Assessing the Effects of Cytoprotectants on Selective Neuronal Loss, Sensorimotor Deficit and Microglial Activation after Temporary Middle Cerebral Occlusion.

Abstract

Although early reperfusion after stroke salvages the still-viable ischemic tissue, peri-infarct selective neuronal loss (SNL) can cause sensorimotor deficits (SMD). We designed a longitudinal protocol to assess the effects of cytoprotectants on SMD, microglial activation (MA) and SNL, and specifically tested whether the KCa3.1-blocker TRAM-34 would prevent SNL. Spontaneously hypertensive rats underwent 15 min middle-cerebral artery occlusion and were randomized into control or treatment group, which received TRAM-34 intraperitoneally for 4 weeks starting 12 h after reperfusion. SMD was assessed longitudinally using the sticky-label test.
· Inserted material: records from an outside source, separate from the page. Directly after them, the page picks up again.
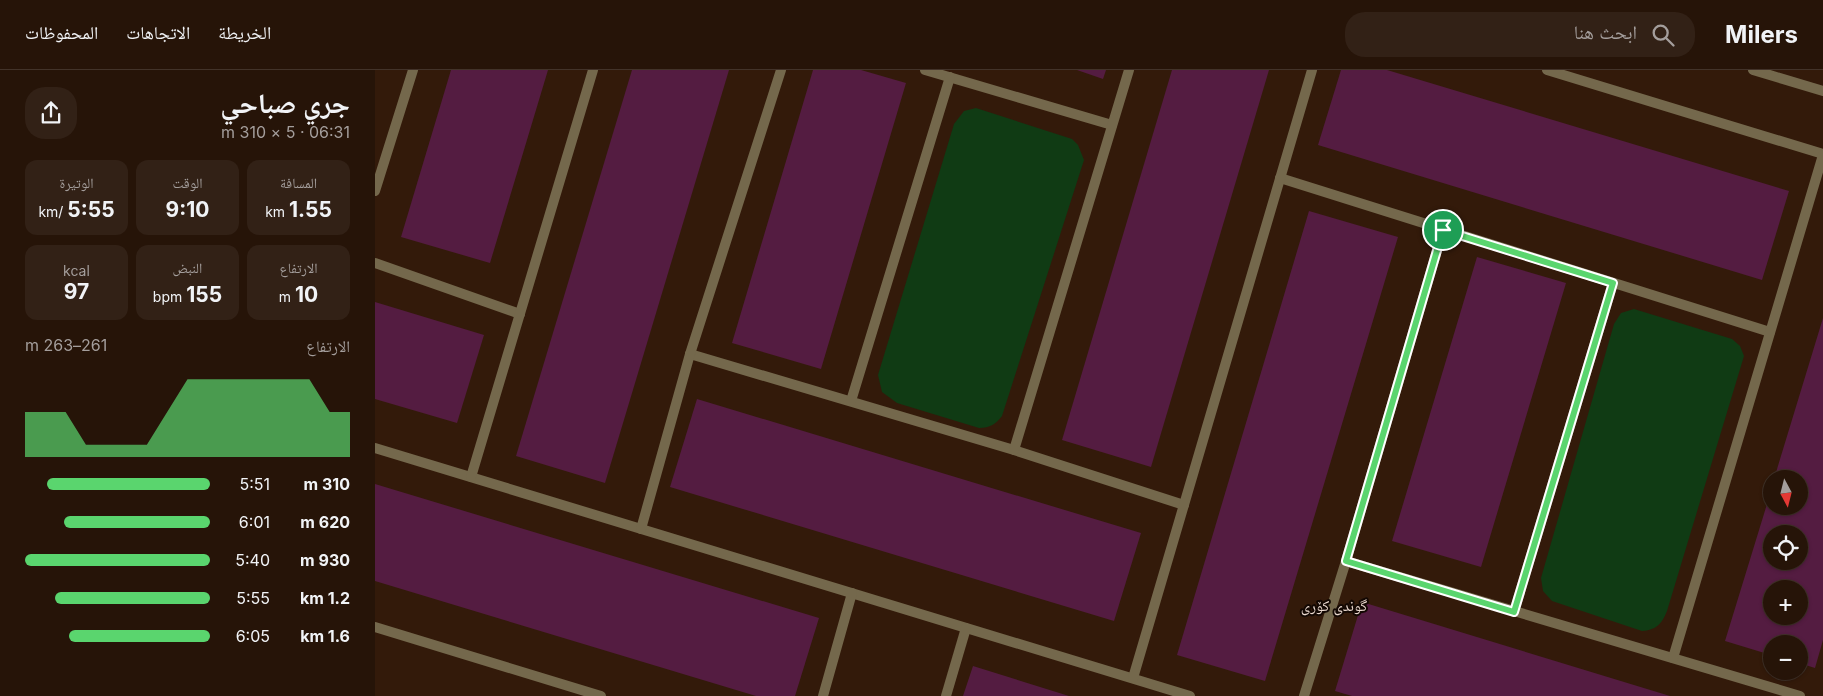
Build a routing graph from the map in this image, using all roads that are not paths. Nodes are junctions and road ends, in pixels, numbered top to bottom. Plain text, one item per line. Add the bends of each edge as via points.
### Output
1 (413, 70) edge
2 (593, 70) edge
3 (781, 70) edge
4 (925, 70) edge
5 (1129, 70) edge
6 (1312, 70) edge
7 (1547, 70) edge
8 (1753, 70) edge
9 (950, 77) junction
10 (1823, 91) edge
11 (1112, 125) junction
12 (1823, 155) edge
13 (1280, 178) junction
14 (375, 191) edge
15 (1443, 230) junction
16 (375, 263) edge
17 (1613, 283) junction
18 (520, 314) junction
19 (1770, 332) junction
20 (690, 354) junction
21 (851, 401) junction
22 (375, 448) edge
23 (1014, 450) junction
24 (471, 477) junction
25 (1184, 505) junction
26 (641, 528) junction
27 (1346, 561) junction
28 (853, 593) junction
29 (1514, 612) junction
30 (375, 627) edge
31 (966, 628) junction
32 (1673, 658) junction
33 (1133, 678) junction
34 (601, 696) edge
35 (823, 696) edge
36 (946, 696) edge
37 (1190, 696) edge
38 (1305, 696) edge
39 (1800, 696) edge

1 - 14 street
2 - 18 street
3 - 20 street
4 - 9 street
5 - 11 street
6 - 13 street
7 - 12 street
8 - 10 street
9 - 11 street
9 - 21 street
11 - 23 street
12 - 19 street
13 - 15 street
13 - 25 street
15 - 17 street
15 - 27 street
16 - 18 street
17 - 19 street
17 - 29 street
18 - 24 street
19 - 32 street
20 - 21 street
20 - 26 street
21 - 23 street
22 - 24 street
23 - 25 street
24 - 26 street
25 - 33 street
26 - 28 street
27 - 29 street
27 - 38 street
28 - 31 street
28 - 35 street
29 - 32 street
30 - 34 street
31 - 33 street
31 - 36 street
32 - 39 street
33 - 37 street

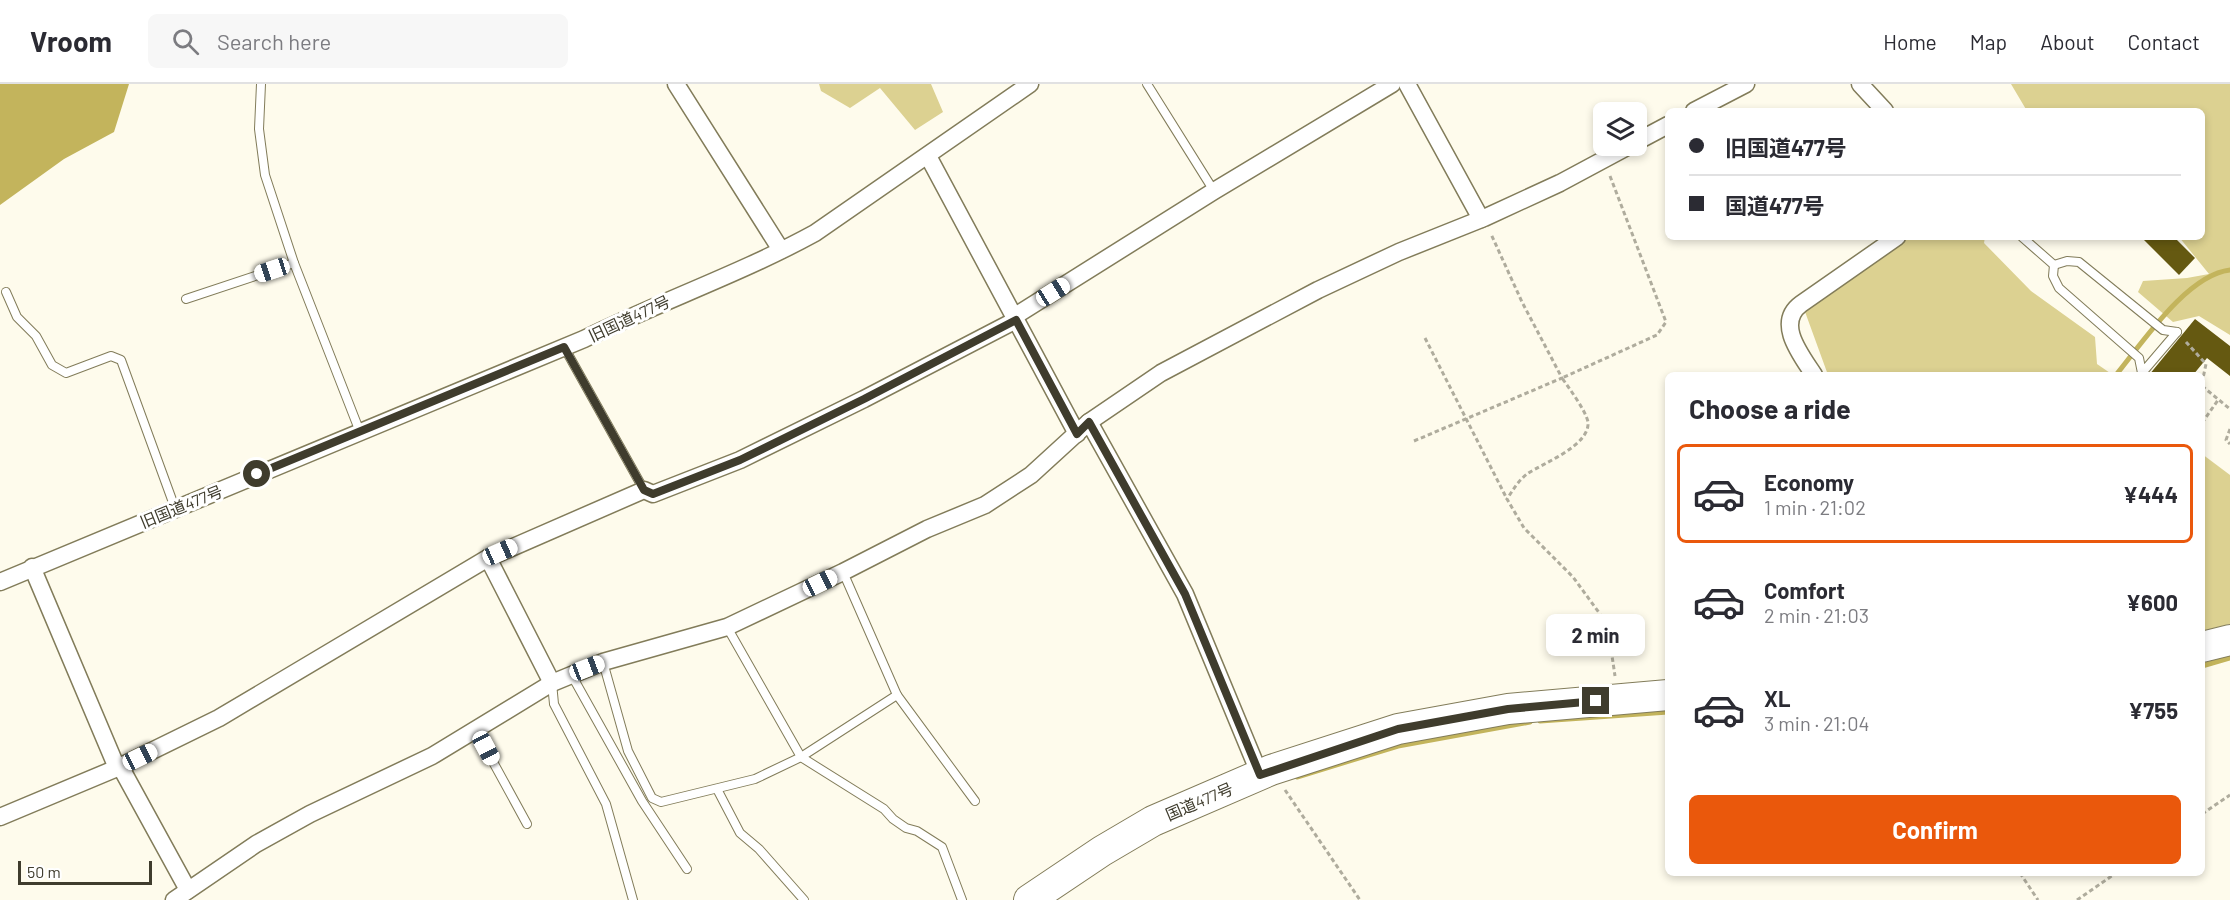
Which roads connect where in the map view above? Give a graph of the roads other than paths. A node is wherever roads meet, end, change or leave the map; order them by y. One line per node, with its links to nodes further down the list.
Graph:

MA was quantified at day 14 using in vivo [11C]-PK111195 positron emission tomography (PET), and again across the same regions-of-interest template by immunofluorescence together with SNL at day 28. SMD recovered significantly faster in the treated group (p = 0.004). On PET, MA was present in 5/6 rats in each group, with no significant between-group difference. On immunofluorescence, both SNL and MA were present in 5/6 control rats and 4/6 TRAM-34 rats, with a non-significantly lower degree of MA but a significantly (p = 0.009) lower degree of SNL in the treated group. These findings document the utility of our longitudinal protocol and suggest that TRAM-34 reduces SNL and hastens behavioural recovery without marked MA blocking at the assessed time-points.